Spock hocha la tête, raide comme un piquet dans son siège. « Oui, nous sommes engagés dans une relation amoureuse. »
Pike prit le PADD et commença à lire.
Les hypothèses inter espèces humanoïdes ont longtemps été utilisées pour prédire les relations sexuelles et amoureuses entre espèces humanoïdes sexués. Cet auteur a cherché à illustrer comment cette hypothèse pouvait être réfutée en utilisant les principes biotiques des indices biologiques hétérospécifiques. Les données collectées de manière objective ont été placées dans un modèle de régression logistique multi variée, désignant chaque ensemble de variables environnementales et biologiques …
« Un document universitaire ? » Demanda Pike. « Pourquoi me donnez-vous ça ? »
« Un scientifique prometteur possède des données qui démontrent qu'une relation entre le Cadet et Kirk et moi-même ne serait pas seulement bénéfique pour nous-mêmes, mais bénéfique pour notre vocation et la communauté. »

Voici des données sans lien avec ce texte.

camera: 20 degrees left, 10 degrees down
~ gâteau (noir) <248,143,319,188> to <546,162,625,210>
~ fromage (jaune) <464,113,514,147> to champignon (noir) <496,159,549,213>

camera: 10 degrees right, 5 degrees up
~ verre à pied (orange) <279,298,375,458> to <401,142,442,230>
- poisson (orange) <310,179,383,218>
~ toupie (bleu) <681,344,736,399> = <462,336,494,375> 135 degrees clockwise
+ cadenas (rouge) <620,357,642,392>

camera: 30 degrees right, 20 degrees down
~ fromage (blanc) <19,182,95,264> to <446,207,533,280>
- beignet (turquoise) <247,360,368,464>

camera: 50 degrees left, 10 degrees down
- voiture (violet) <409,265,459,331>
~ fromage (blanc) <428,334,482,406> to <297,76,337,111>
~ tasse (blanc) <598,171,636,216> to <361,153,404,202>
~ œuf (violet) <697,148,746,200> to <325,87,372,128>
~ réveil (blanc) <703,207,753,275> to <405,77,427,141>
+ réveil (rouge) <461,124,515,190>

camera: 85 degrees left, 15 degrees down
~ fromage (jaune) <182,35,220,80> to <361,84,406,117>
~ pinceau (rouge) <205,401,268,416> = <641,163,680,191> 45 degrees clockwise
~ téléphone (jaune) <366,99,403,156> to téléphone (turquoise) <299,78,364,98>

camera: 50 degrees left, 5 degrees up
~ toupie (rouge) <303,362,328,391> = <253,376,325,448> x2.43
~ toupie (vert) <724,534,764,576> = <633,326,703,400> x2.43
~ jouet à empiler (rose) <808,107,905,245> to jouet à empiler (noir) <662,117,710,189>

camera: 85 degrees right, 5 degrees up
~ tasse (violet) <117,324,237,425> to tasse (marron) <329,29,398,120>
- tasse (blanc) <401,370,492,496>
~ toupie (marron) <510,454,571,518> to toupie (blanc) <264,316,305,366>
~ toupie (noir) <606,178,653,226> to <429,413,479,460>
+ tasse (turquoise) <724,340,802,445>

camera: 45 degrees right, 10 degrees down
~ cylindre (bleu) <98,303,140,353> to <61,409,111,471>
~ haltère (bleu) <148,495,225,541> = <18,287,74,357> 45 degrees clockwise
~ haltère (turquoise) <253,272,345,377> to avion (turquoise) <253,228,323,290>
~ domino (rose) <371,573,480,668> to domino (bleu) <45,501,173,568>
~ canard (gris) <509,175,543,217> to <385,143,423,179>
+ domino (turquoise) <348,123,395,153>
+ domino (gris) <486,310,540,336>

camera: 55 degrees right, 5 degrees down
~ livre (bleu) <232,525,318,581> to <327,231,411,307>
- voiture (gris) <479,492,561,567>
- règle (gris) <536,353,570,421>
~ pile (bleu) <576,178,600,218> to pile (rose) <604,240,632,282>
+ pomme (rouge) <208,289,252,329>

« Spock, vous avez besoin de statistiques pour déterminer si vous voulez sortir avec quelqu'un ? »
« Non, monsieur. » Répondit Spock. « Mais ça aide certainement. »
« Eh bien, c'est super. Lorsque vous vous engagerez définitivement, n'oubliez pas de faire analyser le contrat de mariage par un homologue scientifique. »
« Monsieur ? »
« Sarcasme, Commander. Permission accordée. Je veux Kirk à bord de l'Enterprise le mois prochain pour une formation avec les autres Cadets formés au commandement, et je le recommande comme lieutenant quand il aura son diplôme. Vous pouvez partir. »
« Merci, Monsieur. » Dit Spock. Il se dirigea ensuite hors du bureau, un enthousiasme presque discernable dans sa démarche.
Pike attendit que le Vulcain ferme la porte avant de faire défiler le document vers le bas.
… Arrive à la conclusion que le Sujet Spock et le Sujet Kirk, selon les données récoltées objectivement, sont une combinaison supérieure. Il est de l'opinion de l'auteur que, étant donné les possibilités, leur bien-être émotionnel physique et psychique restera à un niveau optimal pour la durée de leur existence.